Taking the temperature of safety at the Bethlehem water plant

In January, we called for a public accounting of what went wrong to allow repeated mercury spills at the Bethlehem water plant in New Scotland. None was forthcoming.

Last week, more mercury was found at the plant — pooled in the bottom of a manhole.

We commend the plant workers who immediately called our newspaper along with the state’s Department of Environmental Conservation and the Albany County Department of Health.

With the spill in January of 2008, the town did not, as it should have, immediately contact those agencies to be sure the spill was cleaned up properly and promptly.

Bethlehem’s public works commissioner, Josh Cansler, told the Bethlehem town board the spill did not exceed the DEC minimum for a reportable leak; none of the levels exceeded state standards, he said. Cansler called the spill minor and told the board that the mercury was cleaned up with a ball syringe by a worker wearing all the required protective gear.

But DEC records show that a month after the spill was supposedly cleaned up, beads of mercury were still visible on the floor of the plant. Readings on one worker’s boots were five times the legal limit for mercury exposure.

In short, we don’t trust Cansler.
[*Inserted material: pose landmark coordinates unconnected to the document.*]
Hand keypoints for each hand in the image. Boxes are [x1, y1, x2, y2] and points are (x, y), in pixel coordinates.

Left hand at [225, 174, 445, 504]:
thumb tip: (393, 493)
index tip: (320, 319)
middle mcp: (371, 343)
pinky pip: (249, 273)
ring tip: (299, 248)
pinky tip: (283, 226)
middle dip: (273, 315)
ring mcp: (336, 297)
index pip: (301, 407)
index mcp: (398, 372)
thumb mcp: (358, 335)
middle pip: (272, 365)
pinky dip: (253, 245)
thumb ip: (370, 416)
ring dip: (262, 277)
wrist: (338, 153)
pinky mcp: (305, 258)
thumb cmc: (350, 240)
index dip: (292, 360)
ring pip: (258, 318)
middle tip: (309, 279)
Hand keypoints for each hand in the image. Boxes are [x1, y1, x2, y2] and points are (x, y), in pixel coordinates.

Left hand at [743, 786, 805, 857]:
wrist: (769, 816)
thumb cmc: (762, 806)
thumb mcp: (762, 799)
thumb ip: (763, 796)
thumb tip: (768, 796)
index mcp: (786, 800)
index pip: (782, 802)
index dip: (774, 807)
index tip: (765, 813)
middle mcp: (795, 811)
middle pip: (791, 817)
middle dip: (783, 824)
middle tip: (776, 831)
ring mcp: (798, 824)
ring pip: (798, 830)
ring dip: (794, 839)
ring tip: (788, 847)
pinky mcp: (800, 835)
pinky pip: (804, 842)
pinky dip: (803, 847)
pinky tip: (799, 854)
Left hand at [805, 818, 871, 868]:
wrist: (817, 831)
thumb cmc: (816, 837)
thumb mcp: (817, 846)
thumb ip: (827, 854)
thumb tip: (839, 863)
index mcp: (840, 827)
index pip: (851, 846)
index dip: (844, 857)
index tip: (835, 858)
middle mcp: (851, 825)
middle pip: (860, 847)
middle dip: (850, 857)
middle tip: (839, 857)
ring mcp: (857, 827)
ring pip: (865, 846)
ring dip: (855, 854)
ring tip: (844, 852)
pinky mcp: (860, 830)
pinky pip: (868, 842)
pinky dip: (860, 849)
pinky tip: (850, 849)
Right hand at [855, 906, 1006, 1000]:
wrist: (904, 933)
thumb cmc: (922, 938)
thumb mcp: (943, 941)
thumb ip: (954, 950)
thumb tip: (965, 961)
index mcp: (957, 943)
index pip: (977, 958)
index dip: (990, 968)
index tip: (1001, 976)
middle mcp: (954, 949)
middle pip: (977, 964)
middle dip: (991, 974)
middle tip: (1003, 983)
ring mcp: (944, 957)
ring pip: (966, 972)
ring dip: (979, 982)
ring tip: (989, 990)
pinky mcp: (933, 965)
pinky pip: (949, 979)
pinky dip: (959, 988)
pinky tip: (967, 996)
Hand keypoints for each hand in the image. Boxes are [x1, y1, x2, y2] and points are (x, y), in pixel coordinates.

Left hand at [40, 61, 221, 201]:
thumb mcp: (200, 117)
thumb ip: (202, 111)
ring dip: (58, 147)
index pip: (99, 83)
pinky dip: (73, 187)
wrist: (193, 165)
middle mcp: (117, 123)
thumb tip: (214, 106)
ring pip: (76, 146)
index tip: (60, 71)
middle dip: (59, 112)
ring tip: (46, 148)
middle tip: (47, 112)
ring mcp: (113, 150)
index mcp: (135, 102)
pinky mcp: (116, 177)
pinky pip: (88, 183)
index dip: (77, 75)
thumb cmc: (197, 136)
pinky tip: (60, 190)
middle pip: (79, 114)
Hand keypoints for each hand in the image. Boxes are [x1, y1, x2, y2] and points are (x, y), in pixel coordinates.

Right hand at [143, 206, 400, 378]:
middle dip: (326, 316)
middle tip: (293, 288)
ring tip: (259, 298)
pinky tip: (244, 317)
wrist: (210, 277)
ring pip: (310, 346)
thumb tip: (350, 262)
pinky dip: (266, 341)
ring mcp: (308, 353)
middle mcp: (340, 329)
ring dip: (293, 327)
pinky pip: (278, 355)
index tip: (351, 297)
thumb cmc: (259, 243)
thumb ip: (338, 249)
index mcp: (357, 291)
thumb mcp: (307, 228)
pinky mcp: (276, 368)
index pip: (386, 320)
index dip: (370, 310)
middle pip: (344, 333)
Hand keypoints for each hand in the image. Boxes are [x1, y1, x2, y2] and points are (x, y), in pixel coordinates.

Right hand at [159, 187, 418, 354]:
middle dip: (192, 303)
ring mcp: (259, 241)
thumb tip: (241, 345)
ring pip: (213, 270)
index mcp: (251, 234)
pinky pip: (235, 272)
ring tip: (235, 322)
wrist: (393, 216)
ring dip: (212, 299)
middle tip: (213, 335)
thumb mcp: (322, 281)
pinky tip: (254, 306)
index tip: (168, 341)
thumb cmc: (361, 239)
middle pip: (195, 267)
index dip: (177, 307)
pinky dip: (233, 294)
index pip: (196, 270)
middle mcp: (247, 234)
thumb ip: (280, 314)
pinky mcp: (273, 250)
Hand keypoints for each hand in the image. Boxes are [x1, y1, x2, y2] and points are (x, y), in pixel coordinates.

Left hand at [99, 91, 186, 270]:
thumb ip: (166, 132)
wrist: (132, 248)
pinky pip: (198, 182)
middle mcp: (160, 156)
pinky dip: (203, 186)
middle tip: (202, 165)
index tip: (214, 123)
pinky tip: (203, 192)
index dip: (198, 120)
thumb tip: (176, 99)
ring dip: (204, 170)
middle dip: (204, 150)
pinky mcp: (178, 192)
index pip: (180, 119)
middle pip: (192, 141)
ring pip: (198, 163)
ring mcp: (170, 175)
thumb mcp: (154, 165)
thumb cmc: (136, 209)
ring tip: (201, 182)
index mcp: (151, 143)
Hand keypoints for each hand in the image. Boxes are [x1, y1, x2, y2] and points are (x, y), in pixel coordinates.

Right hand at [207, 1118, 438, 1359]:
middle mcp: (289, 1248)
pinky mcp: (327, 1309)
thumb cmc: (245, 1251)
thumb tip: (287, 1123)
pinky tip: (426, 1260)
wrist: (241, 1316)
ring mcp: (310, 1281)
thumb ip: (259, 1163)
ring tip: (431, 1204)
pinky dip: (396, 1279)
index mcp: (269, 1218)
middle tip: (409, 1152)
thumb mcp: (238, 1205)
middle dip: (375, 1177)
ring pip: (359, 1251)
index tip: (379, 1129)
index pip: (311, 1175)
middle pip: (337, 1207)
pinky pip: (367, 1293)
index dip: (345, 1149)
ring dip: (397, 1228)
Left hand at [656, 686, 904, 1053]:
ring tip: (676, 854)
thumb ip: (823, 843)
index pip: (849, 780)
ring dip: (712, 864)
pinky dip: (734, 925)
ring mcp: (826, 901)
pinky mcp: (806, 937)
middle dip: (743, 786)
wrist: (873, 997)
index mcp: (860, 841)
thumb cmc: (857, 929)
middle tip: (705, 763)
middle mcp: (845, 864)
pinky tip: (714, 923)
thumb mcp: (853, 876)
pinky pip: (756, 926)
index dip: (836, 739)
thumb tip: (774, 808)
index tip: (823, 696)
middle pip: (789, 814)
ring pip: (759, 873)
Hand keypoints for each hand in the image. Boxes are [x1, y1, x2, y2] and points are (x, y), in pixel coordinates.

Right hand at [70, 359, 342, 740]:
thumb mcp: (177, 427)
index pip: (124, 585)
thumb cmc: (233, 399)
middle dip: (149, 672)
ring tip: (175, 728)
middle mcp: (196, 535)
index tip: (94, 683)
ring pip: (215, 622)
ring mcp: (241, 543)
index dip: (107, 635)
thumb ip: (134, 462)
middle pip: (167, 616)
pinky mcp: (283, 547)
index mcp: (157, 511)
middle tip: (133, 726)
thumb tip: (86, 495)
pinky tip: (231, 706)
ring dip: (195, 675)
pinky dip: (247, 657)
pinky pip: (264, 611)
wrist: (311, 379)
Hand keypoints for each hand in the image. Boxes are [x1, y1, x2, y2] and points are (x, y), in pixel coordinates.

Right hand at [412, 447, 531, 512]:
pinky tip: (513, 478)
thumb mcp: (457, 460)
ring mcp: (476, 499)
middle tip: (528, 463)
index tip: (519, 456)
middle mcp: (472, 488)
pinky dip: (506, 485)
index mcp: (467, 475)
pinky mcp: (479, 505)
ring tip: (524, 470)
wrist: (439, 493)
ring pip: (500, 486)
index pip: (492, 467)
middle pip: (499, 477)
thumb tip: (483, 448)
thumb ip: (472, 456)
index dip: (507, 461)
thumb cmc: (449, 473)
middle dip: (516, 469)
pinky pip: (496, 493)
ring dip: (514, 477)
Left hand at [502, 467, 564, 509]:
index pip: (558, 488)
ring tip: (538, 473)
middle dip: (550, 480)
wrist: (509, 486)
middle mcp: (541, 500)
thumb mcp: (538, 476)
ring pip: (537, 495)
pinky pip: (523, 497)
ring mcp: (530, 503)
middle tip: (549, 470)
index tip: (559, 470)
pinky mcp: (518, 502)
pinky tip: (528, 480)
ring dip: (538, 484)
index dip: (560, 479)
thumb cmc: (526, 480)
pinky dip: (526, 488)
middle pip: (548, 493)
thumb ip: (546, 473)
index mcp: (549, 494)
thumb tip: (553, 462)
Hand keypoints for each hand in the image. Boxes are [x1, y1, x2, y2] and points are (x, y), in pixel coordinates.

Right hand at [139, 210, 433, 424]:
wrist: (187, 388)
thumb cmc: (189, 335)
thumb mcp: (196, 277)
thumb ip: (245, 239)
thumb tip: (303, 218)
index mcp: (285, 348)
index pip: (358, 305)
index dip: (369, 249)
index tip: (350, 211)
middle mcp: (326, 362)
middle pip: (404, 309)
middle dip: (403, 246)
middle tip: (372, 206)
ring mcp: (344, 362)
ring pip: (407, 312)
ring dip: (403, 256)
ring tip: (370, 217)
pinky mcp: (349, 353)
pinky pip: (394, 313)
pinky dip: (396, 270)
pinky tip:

He isn’t asking the tough questions. He is at the top of the chain of command and should be responsible for finding out what goes on at the plant.

This week, he told our reporter Philippa Stasiuk, that, until proven otherwise, the mercury found in the manhole was being treated as a criminal investigation.

Rick Georgeson, spokesman for the DEC, had a more logical explanation than sabotage: The mercury may have been there a long time and could have come from one of the plant’s previous spills, which were caused by mercury leaks from aging water pressure gauges.

The manhole is connected to a sump pit inside the plant where a water meter had failed in 2008 and discharged mercury into a bucket; mercury readings in the room indicated there were previous spills before safety measures were in place.

While we’re relieved that tests by the DEC and the county’s health department have confirmed the plant’s drinking water was not affected by the mercury, the recent discovery and the superintendent’s reaction is a matter of concern.

Georgeson said that three to four teaspoons of mercury had been found. The federal Environmental Protection Agency is so concerned about the dangers of mercury that it has issued elaborate instructions for cleaning up a broken compact fluorescent light bulb, which contains only about 4 milligrams of mercury, an amount that would cover the tip of a ballpoint pen. That amount, according to Stanford University research on mercury, is enough to contaminate up to six thousand gallons of water beyond levels that are safe to drink.

Beyond that, the first Bethlehem spill eventually led to an investigation that showed that mercury concentration in a sump pit sludge was many times higher than the amounts considered safe for sewage sludge. The dried sludge is used to fortify the reservoir dam. The sludge was 300 times over the safe limit.

Mercury is a dangerous metal, David Carpenter, the director of the State University of New York Institute for Health and the Environment, told us, because it moves around. Spilled chemicals can enter the food chain and affect public health.

While town police, at Cansler’s behest, continue their criminal investigation, we suggest the town government insist on its own answers and share them with the citizens it is sworn to serve.